The past decade has seen a rapidly growing interest in IoT-connected devices. But as is usually the case with computer systems and networks, malicious individuals soon realized that these objects could be exploited for criminal purposes. The problem is particularly salient since the firmware used in many Internet connected devices was developed without taking into consideration the expertise and best security practices gained over the past several years by programmers in other areas. Consequently, multiple attacks on IoT devices took place over the last decade, culminating in the largest ever recorded DDoS attack, the Mirai botnet, which took advantage of weaknesses in the security of the IoT. In this survey, we seek to shed light on the evolution of the IoT malware. We compare the characteristic features of 28 of the most widespread IoT malware programs of the last decade and propose a novel methodology for classifying malware based on its behavioral features. Our study also highlights the common practice of feature reuse across multiple malware programs.
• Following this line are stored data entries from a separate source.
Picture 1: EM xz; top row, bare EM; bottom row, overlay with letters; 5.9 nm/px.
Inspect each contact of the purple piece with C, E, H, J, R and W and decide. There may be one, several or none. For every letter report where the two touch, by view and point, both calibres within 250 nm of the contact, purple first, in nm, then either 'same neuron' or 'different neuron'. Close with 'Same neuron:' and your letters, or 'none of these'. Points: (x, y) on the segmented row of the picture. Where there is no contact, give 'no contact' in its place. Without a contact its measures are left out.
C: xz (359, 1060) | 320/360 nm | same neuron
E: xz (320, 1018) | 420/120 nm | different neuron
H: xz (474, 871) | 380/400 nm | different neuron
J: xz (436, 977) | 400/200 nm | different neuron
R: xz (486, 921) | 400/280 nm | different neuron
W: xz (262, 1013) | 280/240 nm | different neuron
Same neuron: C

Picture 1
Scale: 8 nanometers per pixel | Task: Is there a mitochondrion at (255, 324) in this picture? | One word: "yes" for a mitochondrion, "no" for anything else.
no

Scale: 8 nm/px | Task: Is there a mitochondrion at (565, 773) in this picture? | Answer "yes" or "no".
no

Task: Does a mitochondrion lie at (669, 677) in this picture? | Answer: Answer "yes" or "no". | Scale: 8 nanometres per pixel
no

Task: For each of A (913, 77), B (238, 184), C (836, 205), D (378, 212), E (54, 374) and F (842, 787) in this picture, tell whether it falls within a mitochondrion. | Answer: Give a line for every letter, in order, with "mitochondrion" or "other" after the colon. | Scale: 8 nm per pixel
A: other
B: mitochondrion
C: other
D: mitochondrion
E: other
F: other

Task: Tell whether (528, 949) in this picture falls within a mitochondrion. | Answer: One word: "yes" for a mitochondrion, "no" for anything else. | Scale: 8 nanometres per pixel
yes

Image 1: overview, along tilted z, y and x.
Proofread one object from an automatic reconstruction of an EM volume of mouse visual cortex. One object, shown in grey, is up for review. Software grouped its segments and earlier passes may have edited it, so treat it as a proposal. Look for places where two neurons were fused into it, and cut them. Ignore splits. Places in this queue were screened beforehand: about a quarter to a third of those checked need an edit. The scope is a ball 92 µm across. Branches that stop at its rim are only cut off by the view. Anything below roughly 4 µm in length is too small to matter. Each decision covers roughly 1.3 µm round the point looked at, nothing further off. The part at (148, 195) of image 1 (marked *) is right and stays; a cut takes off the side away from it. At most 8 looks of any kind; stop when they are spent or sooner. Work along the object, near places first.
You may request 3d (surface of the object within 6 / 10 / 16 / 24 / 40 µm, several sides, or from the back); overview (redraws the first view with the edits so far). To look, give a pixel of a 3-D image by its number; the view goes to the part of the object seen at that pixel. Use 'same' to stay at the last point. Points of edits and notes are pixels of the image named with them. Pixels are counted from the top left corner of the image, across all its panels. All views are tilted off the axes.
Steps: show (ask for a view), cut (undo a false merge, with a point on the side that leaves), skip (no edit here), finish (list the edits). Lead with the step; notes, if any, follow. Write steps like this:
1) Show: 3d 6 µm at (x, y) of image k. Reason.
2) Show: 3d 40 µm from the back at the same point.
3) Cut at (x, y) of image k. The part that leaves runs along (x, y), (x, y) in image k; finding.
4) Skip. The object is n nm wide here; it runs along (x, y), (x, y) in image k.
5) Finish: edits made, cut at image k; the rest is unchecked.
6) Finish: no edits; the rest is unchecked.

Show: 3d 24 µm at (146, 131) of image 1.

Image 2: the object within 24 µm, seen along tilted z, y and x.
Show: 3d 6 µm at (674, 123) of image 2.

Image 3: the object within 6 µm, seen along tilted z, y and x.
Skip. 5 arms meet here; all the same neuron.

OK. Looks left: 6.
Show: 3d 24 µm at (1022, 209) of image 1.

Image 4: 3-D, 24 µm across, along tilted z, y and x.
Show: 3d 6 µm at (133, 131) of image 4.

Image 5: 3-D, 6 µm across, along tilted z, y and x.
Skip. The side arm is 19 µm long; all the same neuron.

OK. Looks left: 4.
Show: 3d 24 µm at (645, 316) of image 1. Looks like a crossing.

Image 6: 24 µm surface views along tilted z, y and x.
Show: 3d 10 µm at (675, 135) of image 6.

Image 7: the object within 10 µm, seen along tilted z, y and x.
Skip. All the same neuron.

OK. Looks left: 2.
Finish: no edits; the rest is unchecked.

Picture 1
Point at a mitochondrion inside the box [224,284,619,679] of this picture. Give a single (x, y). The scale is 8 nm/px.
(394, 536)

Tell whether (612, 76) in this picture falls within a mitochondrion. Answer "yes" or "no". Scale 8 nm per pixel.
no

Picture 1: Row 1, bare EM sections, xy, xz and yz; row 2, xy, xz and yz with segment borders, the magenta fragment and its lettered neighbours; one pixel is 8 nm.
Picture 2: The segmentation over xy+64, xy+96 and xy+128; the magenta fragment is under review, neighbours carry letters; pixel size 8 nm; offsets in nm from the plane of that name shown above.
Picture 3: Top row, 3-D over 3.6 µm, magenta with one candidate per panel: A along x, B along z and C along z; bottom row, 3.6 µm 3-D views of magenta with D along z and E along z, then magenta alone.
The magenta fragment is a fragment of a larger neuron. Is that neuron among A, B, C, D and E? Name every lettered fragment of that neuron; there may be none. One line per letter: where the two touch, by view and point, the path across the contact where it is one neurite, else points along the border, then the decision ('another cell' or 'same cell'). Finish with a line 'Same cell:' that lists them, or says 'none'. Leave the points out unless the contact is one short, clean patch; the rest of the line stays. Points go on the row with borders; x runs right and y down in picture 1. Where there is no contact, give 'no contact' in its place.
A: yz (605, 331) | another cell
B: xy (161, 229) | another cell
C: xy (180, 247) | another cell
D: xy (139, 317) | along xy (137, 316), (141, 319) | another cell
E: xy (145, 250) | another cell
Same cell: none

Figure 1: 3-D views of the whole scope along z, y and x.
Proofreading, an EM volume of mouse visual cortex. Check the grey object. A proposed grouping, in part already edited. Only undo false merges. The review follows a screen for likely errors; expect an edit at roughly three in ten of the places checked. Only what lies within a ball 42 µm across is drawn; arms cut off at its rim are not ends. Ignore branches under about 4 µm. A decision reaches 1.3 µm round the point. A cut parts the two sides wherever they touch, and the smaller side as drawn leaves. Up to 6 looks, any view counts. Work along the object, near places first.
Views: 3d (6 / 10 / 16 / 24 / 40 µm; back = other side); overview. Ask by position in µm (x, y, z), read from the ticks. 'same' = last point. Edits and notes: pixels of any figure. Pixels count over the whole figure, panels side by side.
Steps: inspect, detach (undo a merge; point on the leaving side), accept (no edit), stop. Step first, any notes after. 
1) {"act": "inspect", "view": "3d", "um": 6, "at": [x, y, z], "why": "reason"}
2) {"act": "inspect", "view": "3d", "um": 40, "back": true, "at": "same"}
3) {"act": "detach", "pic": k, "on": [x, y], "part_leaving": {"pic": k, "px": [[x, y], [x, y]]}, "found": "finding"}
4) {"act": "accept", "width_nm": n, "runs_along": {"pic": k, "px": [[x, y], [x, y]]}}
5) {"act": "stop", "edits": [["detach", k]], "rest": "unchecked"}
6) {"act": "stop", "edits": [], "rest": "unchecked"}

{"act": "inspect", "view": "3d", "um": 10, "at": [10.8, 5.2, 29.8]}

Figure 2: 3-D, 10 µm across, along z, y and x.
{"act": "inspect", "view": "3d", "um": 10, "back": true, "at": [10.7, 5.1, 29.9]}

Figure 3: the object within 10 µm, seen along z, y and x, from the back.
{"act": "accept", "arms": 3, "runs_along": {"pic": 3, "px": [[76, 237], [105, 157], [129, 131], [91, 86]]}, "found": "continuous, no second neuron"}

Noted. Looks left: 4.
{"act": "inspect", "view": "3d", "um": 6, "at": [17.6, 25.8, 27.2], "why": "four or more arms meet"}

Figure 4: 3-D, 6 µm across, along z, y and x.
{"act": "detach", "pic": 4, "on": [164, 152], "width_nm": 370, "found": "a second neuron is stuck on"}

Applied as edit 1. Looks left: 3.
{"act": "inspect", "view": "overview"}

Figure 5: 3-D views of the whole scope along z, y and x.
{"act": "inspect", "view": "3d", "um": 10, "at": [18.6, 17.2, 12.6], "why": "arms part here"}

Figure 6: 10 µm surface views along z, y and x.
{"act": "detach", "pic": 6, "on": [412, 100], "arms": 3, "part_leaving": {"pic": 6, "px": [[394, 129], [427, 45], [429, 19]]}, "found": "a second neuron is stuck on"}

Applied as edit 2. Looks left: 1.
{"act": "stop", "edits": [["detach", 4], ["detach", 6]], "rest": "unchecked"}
在过去的十年中，人们对物联网连接设备的兴趣迅速增长。但是，与计算机系统和网络通常一样，恶意人员很快意识到可以将这些对象用于犯罪目的。由于许多Internet连接设备中使用的固件是在没有考虑其他领域的程序员在过去几年中获得的专业知识和最佳安全实践的情况下开发的，因此该问题尤为突出。因此，在过去十年中，发生了对物联网设备的多次攻击，最终导致有史以来最大的DDoS攻击Mirai僵尸网络，它利用了物联网安全性的弱点。在本次调查中，我们试图阐明物联网恶意软件的演变。我们比较了过去十年中28个最广泛的IoT恶意软件程序的特征，并提出了一种基于其行为特征对恶意软件进行分类的新颖方法。我们的研究还强调了跨多个恶意软件程序重复使用功能的常见做法。